Primary Article:
**Mexico Extends Tax Incentives for Northern Border Region Until 2025**
The Mexican government has announced an extension of tax incentives for the northern border region, set to remain in effect until December 31, 2025. This decision allows for the continuation of reduced tax rates, with the Value-Added Tax (VAT) set at 8% and the Income Tax (ISR) at 20%. These incentives apply across the 45 municipalities within the northern border zone, where Baja California stands out as the only state with all its municipalities included.

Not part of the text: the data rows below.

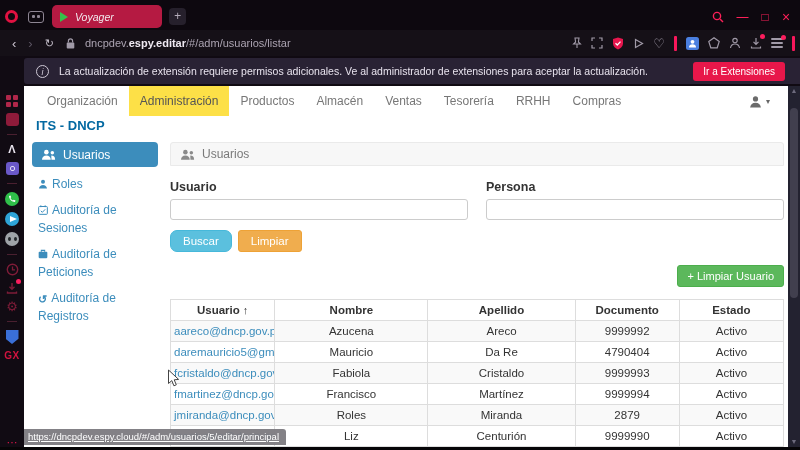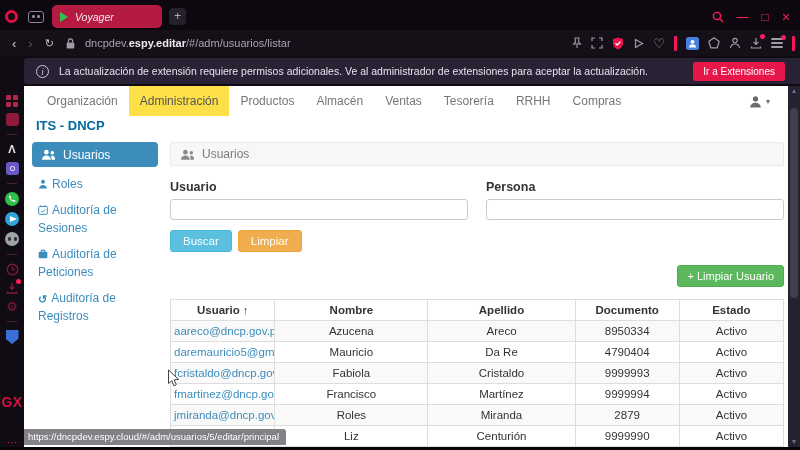"Buscar" .btn.info { border-radius: none -> 7px }
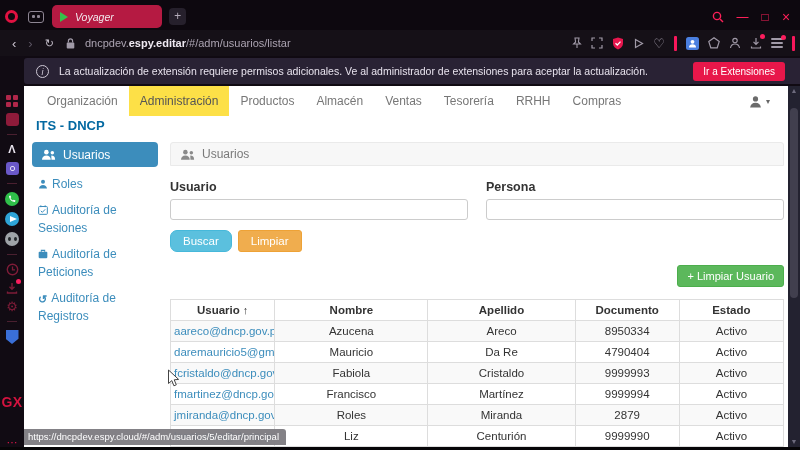"8950334" td { text: 8950334 -> 9999992 }
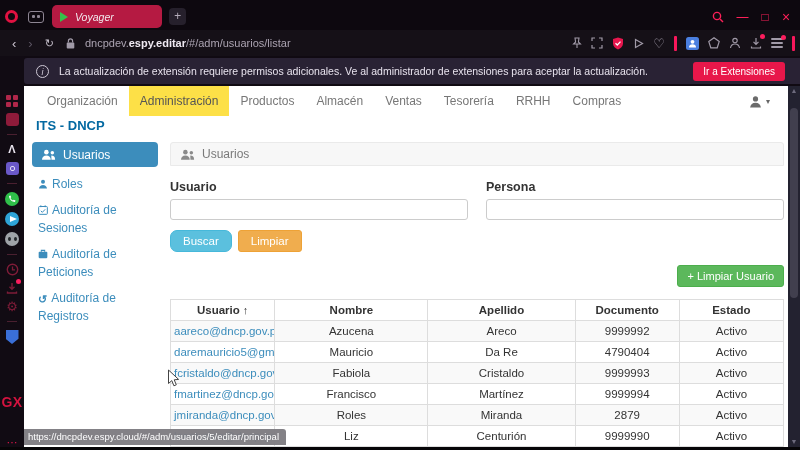"GX" .gx-text { font-size: 14px -> 10px; margin-top: 44px -> none }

Initially introduced on December 31, 2018, these incentives were intended for taxpayers whose income was solely generated in the region, extending benefits for the years 2019 and 2020. They have since been continuously extended, and most recently reaffirmed in the Official Gazette by President Claudia Sheinbaum Pardo on December 24, 2024, just a week before the previous deadline.

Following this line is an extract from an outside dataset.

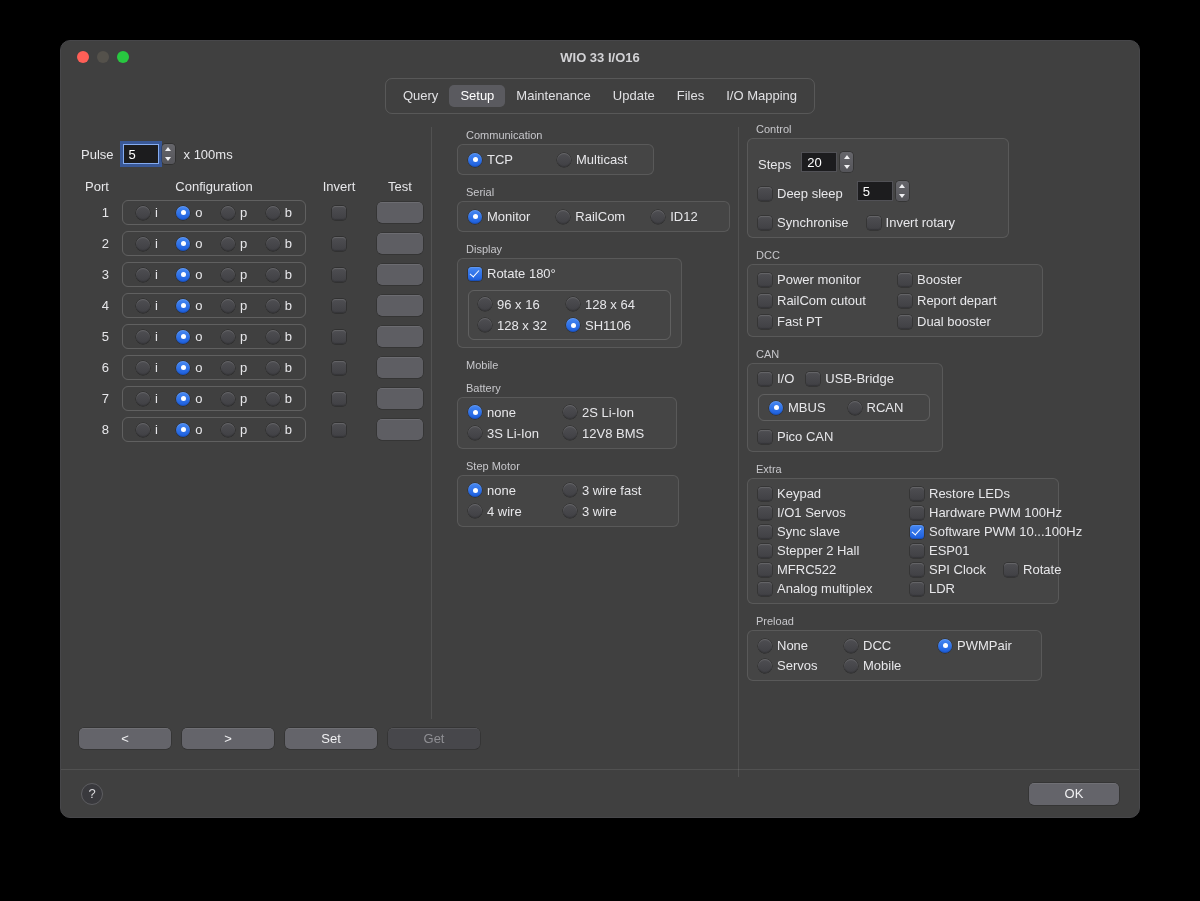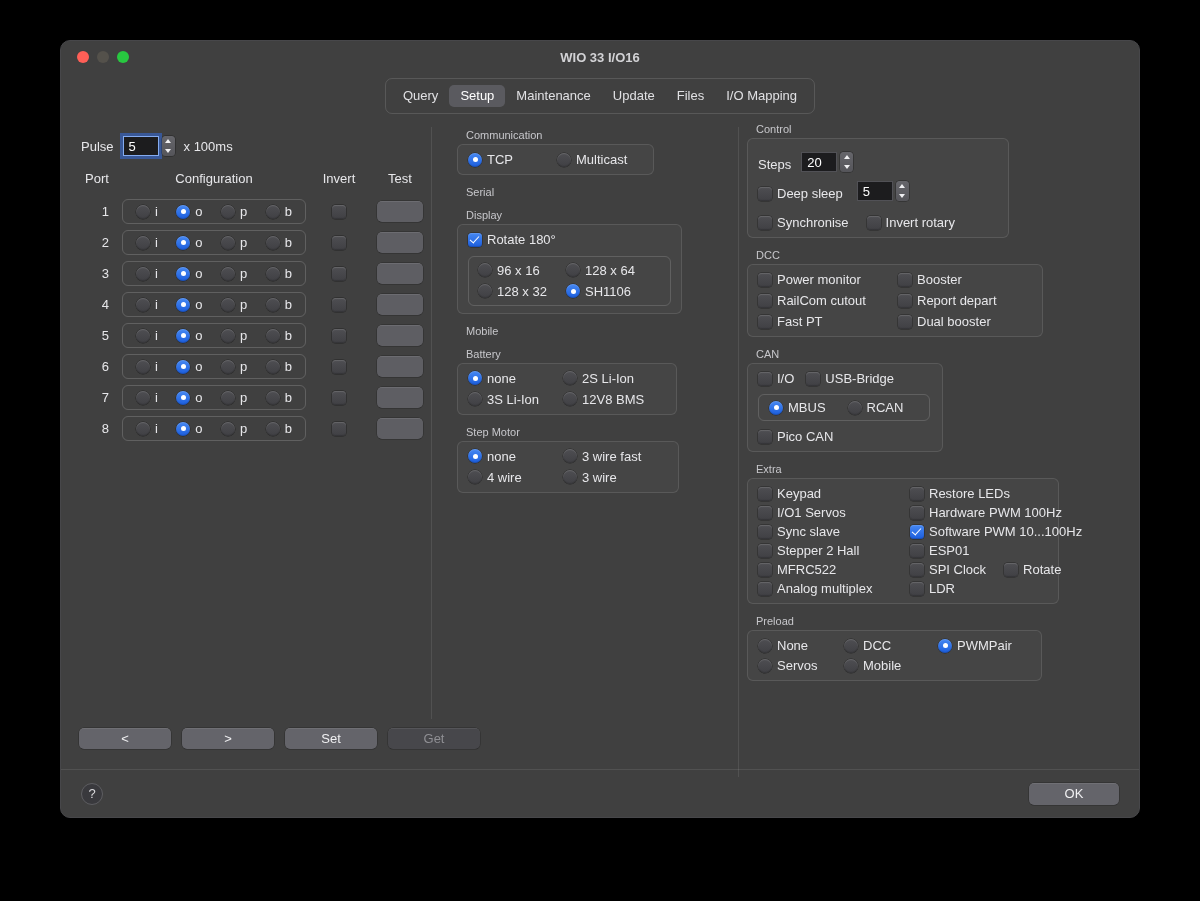"Pulse" .pulse-row { margin: 0 0 14px 2px -> 8px 0 14px 2px }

The extension also includes fiscal stimuli for the southern border, addressing economic disparities and the impacts of migration. Moreover, a decree to maintain fuel subsidies under the Special Tax on Production and Services (IEPS) remains in place, aligning with the governmental commitment to prevent significant fuel price increases.
In support of Mexico’s nearshoring strategy, the extension also offers fiscal benefits to key export industries, such as immediate deduction for investments in new fixed assets and additional deductions for training expenses.
Secondary Article:
**Mexican Government Prioritizes Economic Growth with Continued Tax Incentives**
In addition to extending tax incentives for the northern border region, the Mexican government is focused on fostering economic growth through strategic fiscal policies. By extending these policies, the government aims to stimulate the regional economy, boost competitiveness, and encourage investment. The decision anticipates an increase in cross-border trade and supports local businesses by offering reduced tax burdens.
Furthermore, economic analysts suggest that these incentives could lead to an influx of new businesses and increase employment opportunities in both the border regions and beyond. This fiscal approach not only supports economic stability but also strengthens Mexico’s position in international markets.
As the policy remains effective, stakeholders, including regional businesses and foreign investors, are closely monitoring the economic impacts. Authorities expect this move will continue to provide economic relief and encourage sustainable development in the areas most in need, ensuring broader economic benefits across the country.